We'll show a density plot and a box plot.

In [164]:
fig, axs = plt.subplots(2, 1, sharex=True, figsize=(14,10))


Out[164]:
<matplotlib.axes._subplots.AxesSubplot at 0x7f763efb1f28>
In [165]:
df['EARNED_PREMIUM'].describe()

Out[165]:
count    10065.000000
mean        22.713096
std         17.228943
min          0.029860
25%         12.205191
50%         19.853687
75%         29.711534
max        589.804274
Name: EARNED_PREMIUM, dtype: float64

We have a lot of variability and it seems to be a wrong value at ~600, lets show the full record:

In [166]:
df.loc[df['EARNED_PREMIUM'] > 580, ['EARNED_PREMIUM', 'BRAND_TEXT', 'AGE_VEHICLE']]

Out[166]:
7779 589.804274 MAYBACH 9

It's a Maybach luxury german car, so this record is correct and we may keep it. Insurance cost is high, so profit obtained should be high too.

## VALUE_VEHICLE vs EARNED_PREMIUM¶

The higher VALUE_VEHICLE the higher EARNED_PREMIUM we expect as insurance company:

• High VALUE_VEHICLE with low EARNED_PREMIUM is bad for insurance company.
• Low VALUE_VEHICLE with high EARNED_PREMIUM is good for insurance company.

ENTRIES SUPPLIED »
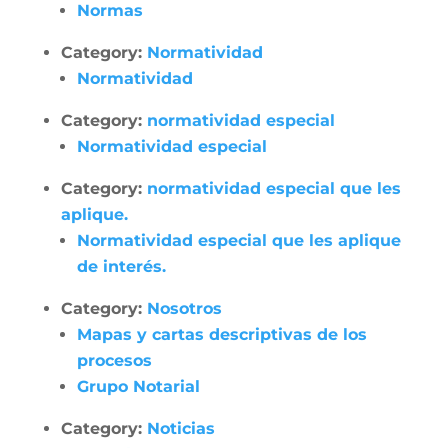
Normas
Category:
Normatividad
Normatividad
Category:
normatividad especial
Normatividad especial
Category:
normatividad especial que les
aplique.
Normatividad especial que les aplique
de interés.
Category:
Nosotros
Mapas y cartas descriptivas de los
procesos
Grupo Notarial
Category:
Noticias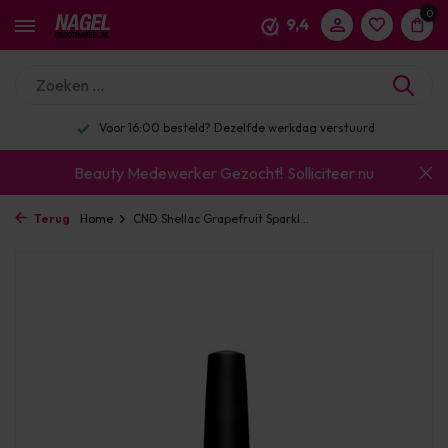
0
9,4
Voor 16:00 besteld? Dezelfde werkdag verstuurd
Beauty Medewerker Gezocht!
Solliciteer nu
Terug
Home
CND Shellac Grapefruit Sparkl...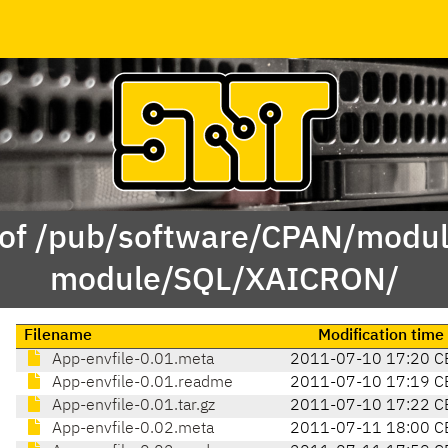
 of /pub/software/CPAN/modul
module/SQL/XAICRON/
Filename
Modification time
App-envfile-0.01.meta
2011-07-10 17:20 C
App-envfile-0.01.readme
2011-07-10 17:19 C
App-envfile-0.01.tar.gz
2011-07-10 17:22 C
App-envfile-0.02.meta
2011-07-11 18:00 C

TASK DETAILS »
In the notebook excerpt on earned premium, which car brand belongs to the record whose EARNED_PREMIUM is above 580? Answer from the text by itself and do not use the listing.

YOUR SOLUTION »
It is a Maybach.